By Bampia James Bundu
Former chairman of the main opposition SLPP party, John Oponjo Benjamin (JOB) has expressed concern over “the haste with which patients are discharged from Ebola health centres”.
Speaking at a press conference in Freetown, Benjamin explained that there had been situations in which people were released from centres in Kailahun “only for them to come back and test positive for the deadly Ebola virus”. He went on that those discharged patients were likely to have infected other community people before they were readmitted for "proper treatment".
He urged the health officials at the treatment centres to ensure that several separate tests were carried out on patients to ascertain their status before discharging them. He said that should be followed by a period of proper monitoring even when the patients had been discharged.
On periodic statistics of the spread of the disease, JOB observed that information provided by the ministry varied from what was really on the ground. He claimed that there were many more cases than those recorded and accounted for.
“In Jawe Chiefdom, cases reported in July this year from eight communities by Paramount Chief Gombu Kla Kallon, a former health worker, is 180 compared to government figures of less than 100,” Benjamin said.
He described the current Ebola outbreak in West Africa as a humanitarian tragedy ravaging countries, and noted that international assistance and domestic donations should be strategically utilised.
The 2017 presidential hopeful said provision should be made to protect and support frontline health workers fighting the epidemic and commended the Sierra Leone government for its actions in quarantining Kailahun and Kenema districts, the epicenters of the disease.

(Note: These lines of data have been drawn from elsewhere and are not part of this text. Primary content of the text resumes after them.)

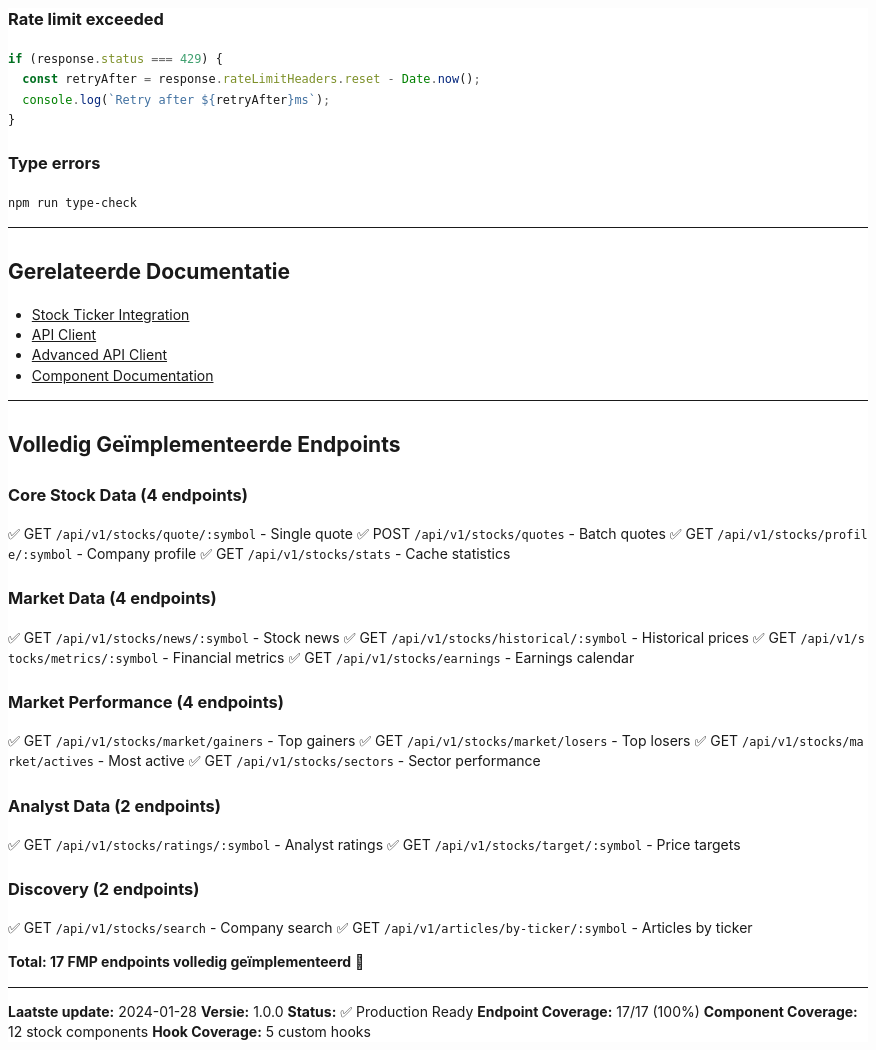### Rate limit exceeded

```typescript
if (response.status === 429) {
  const retryAfter = response.rateLimitHeaders.reset - Date.now();
  console.log(`Retry after ${retryAfter}ms`);
}
```

### Type errors

```bash
npm run type-check
```

---

## Gerelateerde Documentatie

- [Stock Ticker Integration](./STOCK-TICKER-INTEGRATION.md)
- [API Client](../lib/api/client.ts)
- [Advanced API Client](../lib/api/advanced-client.ts)
- [Component Documentation](./styling/COMPONENT-STYLING.md)

---

## Volledig Geïmplementeerde Endpoints

### Core Stock Data (4 endpoints)
✅ GET  `/api/v1/stocks/quote/:symbol` - Single quote
✅ POST `/api/v1/stocks/quotes` - Batch quotes
✅ GET  `/api/v1/stocks/profile/:symbol` - Company profile
✅ GET  `/api/v1/stocks/stats` - Cache statistics

### Market Data (4 endpoints)
✅ GET  `/api/v1/stocks/news/:symbol` - Stock news
✅ GET  `/api/v1/stocks/historical/:symbol` - Historical prices
✅ GET  `/api/v1/stocks/metrics/:symbol` - Financial metrics
✅ GET  `/api/v1/stocks/earnings` - Earnings calendar

### Market Performance (4 endpoints)
✅ GET  `/api/v1/stocks/market/gainers` - Top gainers
✅ GET  `/api/v1/stocks/market/losers` - Top losers
✅ GET  `/api/v1/stocks/market/actives` - Most active
✅ GET  `/api/v1/stocks/sectors` - Sector performance

### Analyst Data (2 endpoints)
✅ GET  `/api/v1/stocks/ratings/:symbol` - Analyst ratings
✅ GET  `/api/v1/stocks/target/:symbol` - Price targets

### Discovery (2 endpoints)
✅ GET  `/api/v1/stocks/search` - Company search
✅ GET  `/api/v1/articles/by-ticker/:symbol` - Articles by ticker

**Total: 17 FMP endpoints volledig geïmplementeerd** 🎯

---

**Laatste update:** 2024-01-28
**Versie:** 1.0.0
**Status:** ✅ Production Ready
**Endpoint Coverage:** 17/17 (100%)
**Component Coverage:** 12 stock components
**Hook Coverage:** 5 custom hooks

He pleaded with the international community to procure and deliver required and proper protective gear and construct additional and fully-equipped treatment centers with mobile laboratories, specialised ambulances and other testing devices across the country. He also called for appropriate and specialised technical assistance with personnel to train required clinicians, contact tracers and burial teams, as well as specialised nursing care for the management of Ebola cases was also needed.